Eddie Corps : J’ai fait plusieurs activités dans le passé. De la sculpture, de la musique classique, de la danse.
Tristan Baille : Tu chantes d’ailleurs…
Eddie Corps : Oui ! Mais la source c’est la haute couture. Je m’inspire de ce rêve d’entrer un jour dans ce monde fascinant. La tradition. Le savoir-faire. Tout ce qui compose une tenue. Une robe. Le désir de la haute couture m’a sorti d’un monde où je n’étais pas heureux.
Tristan Baille : Pourtant tu restes très fantaisiste. J’ai vu par exemple une tenue très originale. Une fleur.
Eddie Corps : Disons que…à chaque fois que je regarde des créateurs, je me demande comment ils font pour faire tenir une structure. N’ayant pas étudié, je suis autodidacte, j’ai beaucoup expérimenté, ce qui m’a permis de casser les règles tout en les intégrant. Les erreurs, à posteriori, m’ont permis de m’exprimer. Et j’ai eu l’opportunité d’assister à des défilés de haute couture, des créateurs que j’admire.
Tristan Baille : J’ai vu certaines matières et courbes étonnantes.
Eddie Corps : L’organza en soie. J’aime travailler et développer des techniques avec. Une matière qui pourtant ne tient pas et tombe, mais j’apprécie ce jeu, cette contrainte. Créer du volume malgré tout. En faisant attention aux silhouettes qui portent mes pièces. Car j’aime respecter les corps. Leurs formes. Et surtout qui est la personne que tu habilles. Comprendre l’envie des gens. Ce qu’ils veulent changer. Montrer. Que ce soit masculin ou féminin.
Tristan Baille : Il y a tant de choses dans tes défilés. La sensualité avec la transparence. Le raffinement. L’élégance. Le fantastique. La religion.
Eddie Corps : Je pense que même si certaines tenues sont un peu originales, on peut être soi en restant soi même, en restant différent. C’est pourquoi j’aime écouter mes clientes, ce qu’elles veulent. Connaître leur personnalité. J’aime alors prendre des risques tout en faisant mon possible pour qu’elles se sentent bien. Pour un tapis rouge ou ailleurs. Ce doit finalement devenir une tenue extraordinaire à leurs yeux. Qui les fait rêver.

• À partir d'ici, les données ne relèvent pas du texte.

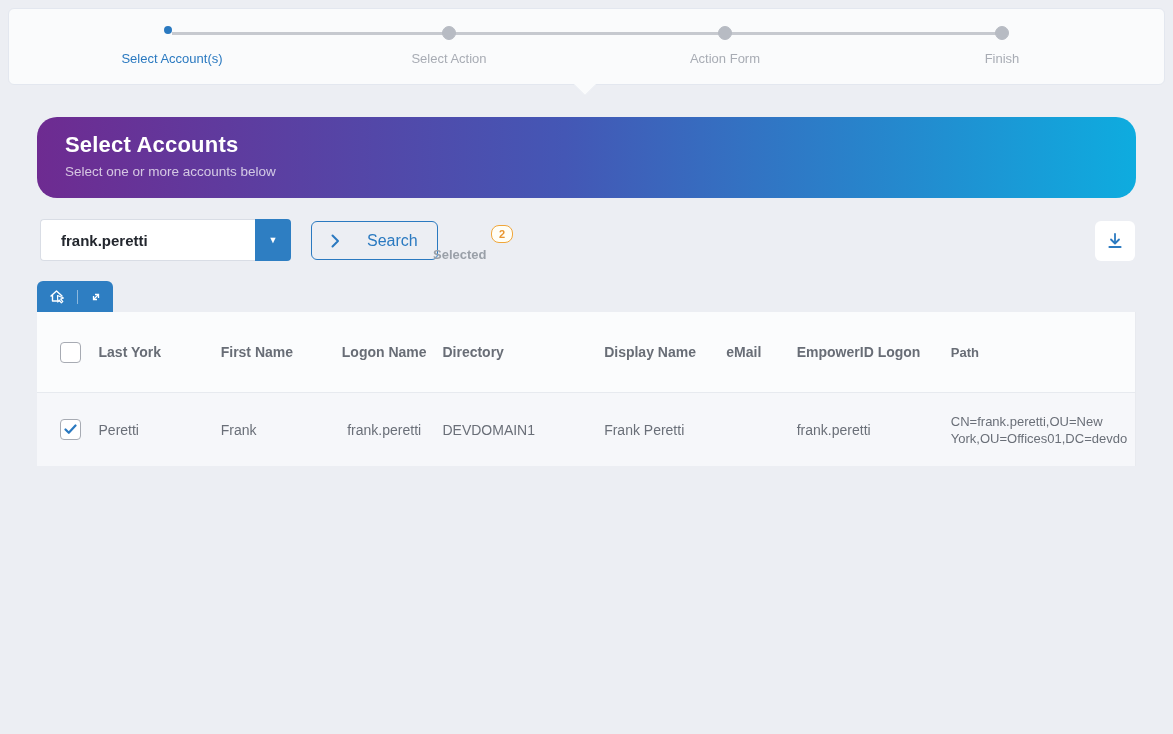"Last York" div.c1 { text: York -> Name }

Tristan Baille : Justement. Ce défilé vient d’un voyage.
Eddie Corps : Oui. Au Vatican. J’ai pris des idées que j’avais déjà. Depuis longtemps. Du noir et de blanc. Et offrir un moment de partage, un moment envoûtant. Presque liturgique. Jusqu’à la musique.
Tristan Baille : Tout en prenant le temps de parler aux gens. Tu es très disponible.
Eddie Corps : Oui, j’ai d’ailleurs eu beaucoup de questions sur la tenue dite « de la mariée ». Mais pour moi elle n’en était pas une. Elle représentait un personnage de reine. Inspirée par la miséricorde, certes, en quête de prières et d’espoirs, mais libre. Entre la fragilité et l’affirmation de soi. Une reine marchant dans la beauté qui compose l’histoire.
Tristan Baille : Merci pour ce défilé .
Eddie Corps : Merci à toi.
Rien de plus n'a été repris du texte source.